The officeness of the reconfigured rooms is astonishing. Now they contain sleeping bags, placards, chatty gatherings. Sleeping People! a sign warns on one door. A graffitied figure pokes his head through the false ceiling, passes written comment. Downstairs, children play around their parents as the General Assembly discusses the website. Fire fighters politely discuss safety with the new locals.

london


You ascend an unlit stairwell, very slowly, waiting for the shout, but no one tells you you’re not allowed. It’s startlingly exhilarating. You’re beginning to get it. This is why the psychic economy of squatting, its rejigging of the mind, can end up as important to many squatters as the prosaic financial economy.

Miles south. New Cross. Past a zone of cheap shops and blistered signs, railways and alleyways, a boarded-up backstreet terraced house. You wouldn’t think anyone would answer a knock on this.

But inside, Saul’s house is warm and lit, it’s clean, if a little rough at the edges, there’s food in the fridge, the toilet flushes. It vibes like nothing so much as a student flat. Housemates drift in and out. Ali, a gently-spoken Palestinian refugee, stops for tea and chats about his two years in the notorious Harmandsworth detention centre. What is his status now? ‘I have no status.’

Saul’s hows and whys of squatting. He nods intently and runs through it. He’s done it for years.

Find your place – boards on windows and doors a tell – safely gain entry, sort out wires, do the plumbing, smooth relations with locals and landlords.

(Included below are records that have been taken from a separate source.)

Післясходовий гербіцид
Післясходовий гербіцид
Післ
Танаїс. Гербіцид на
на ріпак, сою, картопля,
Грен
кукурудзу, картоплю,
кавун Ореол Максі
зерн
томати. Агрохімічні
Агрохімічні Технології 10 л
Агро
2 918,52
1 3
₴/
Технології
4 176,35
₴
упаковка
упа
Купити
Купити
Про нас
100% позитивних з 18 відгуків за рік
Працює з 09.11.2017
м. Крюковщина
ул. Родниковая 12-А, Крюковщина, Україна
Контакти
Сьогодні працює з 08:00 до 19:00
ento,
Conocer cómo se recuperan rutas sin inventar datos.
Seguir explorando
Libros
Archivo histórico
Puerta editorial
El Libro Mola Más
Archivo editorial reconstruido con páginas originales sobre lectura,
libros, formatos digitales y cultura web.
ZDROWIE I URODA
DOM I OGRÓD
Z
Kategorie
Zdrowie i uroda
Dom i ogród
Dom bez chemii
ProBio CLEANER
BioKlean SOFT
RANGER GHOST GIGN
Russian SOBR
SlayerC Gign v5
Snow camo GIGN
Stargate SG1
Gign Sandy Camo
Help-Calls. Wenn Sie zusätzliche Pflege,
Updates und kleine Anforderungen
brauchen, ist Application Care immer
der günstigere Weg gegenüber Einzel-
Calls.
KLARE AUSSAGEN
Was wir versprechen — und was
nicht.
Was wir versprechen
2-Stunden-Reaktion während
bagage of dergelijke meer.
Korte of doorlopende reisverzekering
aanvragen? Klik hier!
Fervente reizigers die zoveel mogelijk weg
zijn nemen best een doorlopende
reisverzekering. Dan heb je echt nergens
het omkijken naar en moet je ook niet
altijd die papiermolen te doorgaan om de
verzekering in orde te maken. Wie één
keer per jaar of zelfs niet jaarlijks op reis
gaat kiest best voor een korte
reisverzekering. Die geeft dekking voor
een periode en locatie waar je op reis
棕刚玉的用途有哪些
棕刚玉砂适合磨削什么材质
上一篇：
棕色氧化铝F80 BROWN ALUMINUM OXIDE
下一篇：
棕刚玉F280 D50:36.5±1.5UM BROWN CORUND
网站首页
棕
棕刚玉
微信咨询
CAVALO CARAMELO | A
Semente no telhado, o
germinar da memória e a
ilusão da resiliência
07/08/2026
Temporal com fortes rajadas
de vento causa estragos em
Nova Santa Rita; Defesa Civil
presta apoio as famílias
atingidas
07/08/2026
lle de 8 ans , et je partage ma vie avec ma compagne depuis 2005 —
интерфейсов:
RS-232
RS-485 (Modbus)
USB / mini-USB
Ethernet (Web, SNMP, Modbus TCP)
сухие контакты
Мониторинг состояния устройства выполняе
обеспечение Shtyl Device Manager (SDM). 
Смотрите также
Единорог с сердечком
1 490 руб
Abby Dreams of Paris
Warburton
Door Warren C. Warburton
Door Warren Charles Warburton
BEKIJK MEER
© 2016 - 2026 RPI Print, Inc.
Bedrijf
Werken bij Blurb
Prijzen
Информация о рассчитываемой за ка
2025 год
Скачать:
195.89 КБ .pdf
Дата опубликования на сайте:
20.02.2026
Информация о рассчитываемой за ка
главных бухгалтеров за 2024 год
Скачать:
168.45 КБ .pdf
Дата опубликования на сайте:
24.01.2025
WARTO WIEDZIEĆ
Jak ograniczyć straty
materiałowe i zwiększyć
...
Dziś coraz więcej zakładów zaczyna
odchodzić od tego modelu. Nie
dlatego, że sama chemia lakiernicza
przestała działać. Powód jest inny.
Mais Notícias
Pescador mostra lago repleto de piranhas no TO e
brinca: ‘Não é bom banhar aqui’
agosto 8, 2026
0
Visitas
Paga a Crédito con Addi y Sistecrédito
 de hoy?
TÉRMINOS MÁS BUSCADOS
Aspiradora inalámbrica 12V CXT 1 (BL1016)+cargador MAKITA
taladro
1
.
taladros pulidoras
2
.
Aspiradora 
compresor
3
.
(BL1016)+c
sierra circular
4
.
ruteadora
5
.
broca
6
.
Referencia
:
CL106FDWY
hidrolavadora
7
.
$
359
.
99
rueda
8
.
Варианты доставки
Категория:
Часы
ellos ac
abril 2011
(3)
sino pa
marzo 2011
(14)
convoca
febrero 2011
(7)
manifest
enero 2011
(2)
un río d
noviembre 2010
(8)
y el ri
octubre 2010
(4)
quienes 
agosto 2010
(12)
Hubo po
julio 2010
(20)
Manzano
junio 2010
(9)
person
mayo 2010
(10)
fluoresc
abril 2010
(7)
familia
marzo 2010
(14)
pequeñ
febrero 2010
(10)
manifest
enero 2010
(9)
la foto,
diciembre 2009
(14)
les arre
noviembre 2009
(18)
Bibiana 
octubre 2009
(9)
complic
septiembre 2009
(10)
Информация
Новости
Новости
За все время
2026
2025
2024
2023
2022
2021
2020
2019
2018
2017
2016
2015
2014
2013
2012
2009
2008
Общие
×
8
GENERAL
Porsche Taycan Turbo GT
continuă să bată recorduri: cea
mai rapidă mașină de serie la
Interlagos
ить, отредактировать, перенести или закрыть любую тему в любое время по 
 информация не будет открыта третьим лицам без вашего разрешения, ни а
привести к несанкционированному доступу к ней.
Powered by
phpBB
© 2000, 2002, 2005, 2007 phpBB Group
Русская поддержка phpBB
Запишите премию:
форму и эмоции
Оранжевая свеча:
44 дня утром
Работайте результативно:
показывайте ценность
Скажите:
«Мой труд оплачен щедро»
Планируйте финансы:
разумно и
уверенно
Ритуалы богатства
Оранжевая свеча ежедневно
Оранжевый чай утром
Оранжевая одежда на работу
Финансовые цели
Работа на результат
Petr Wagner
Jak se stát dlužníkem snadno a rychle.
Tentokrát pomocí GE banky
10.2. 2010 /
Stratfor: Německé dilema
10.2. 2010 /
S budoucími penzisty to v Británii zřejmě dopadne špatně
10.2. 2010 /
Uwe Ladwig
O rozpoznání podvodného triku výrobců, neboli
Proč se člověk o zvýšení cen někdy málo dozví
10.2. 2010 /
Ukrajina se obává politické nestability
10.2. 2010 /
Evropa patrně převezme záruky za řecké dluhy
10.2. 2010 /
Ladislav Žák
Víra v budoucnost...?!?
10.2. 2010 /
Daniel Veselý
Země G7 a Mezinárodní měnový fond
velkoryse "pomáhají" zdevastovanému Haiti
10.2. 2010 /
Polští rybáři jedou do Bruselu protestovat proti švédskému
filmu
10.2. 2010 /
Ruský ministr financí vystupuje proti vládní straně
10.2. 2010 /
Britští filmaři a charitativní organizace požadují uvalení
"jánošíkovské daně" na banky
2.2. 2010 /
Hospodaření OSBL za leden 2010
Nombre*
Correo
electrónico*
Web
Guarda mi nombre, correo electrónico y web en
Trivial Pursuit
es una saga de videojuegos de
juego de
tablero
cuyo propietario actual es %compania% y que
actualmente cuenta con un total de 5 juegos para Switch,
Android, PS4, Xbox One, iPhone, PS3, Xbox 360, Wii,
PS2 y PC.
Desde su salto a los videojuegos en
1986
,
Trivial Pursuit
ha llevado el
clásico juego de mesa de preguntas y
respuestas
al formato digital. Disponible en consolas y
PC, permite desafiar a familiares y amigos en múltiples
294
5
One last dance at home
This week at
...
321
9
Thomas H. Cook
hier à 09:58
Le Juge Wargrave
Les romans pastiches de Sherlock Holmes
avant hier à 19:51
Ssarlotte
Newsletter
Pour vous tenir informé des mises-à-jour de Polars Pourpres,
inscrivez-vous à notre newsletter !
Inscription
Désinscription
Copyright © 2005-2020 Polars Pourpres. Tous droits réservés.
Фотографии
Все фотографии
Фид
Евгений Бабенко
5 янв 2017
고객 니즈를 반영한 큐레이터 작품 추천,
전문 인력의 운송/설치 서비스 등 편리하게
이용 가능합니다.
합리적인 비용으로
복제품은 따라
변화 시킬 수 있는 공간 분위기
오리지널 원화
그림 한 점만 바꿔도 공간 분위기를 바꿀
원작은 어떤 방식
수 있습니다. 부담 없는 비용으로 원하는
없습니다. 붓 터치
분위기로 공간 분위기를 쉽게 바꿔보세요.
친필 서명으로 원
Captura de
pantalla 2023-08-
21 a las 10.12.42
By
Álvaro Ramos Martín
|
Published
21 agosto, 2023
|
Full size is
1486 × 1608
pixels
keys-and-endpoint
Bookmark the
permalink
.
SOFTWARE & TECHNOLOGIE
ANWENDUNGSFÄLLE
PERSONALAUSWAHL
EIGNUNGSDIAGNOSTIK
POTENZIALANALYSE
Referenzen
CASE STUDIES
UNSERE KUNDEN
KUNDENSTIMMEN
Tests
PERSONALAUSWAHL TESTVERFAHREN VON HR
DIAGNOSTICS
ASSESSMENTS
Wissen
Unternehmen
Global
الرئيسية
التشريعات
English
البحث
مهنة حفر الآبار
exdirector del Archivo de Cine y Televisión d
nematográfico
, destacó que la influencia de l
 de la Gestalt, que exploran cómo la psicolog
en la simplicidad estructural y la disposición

Squat well. ‘It’s annoying when people squat badly and it ... creates a bad reputation for everyone.’

The why? Property costs at first, of course, but it goes beyond that now. ’[S]quatting can be seen as just dropping out of mainstream society; avoiding rent, bills, a career, mortgages, responsibility, etc, but it can also be understood in its positive aspect.’ A culture, a collective. ‘As providing or creating space where other types of relationships are possible [...] based on trust, sharing, freedom’.

‘Sometimes’, Saul adds, and he manages to make it seem not forlorn, but good humoured, ‘it even happens.’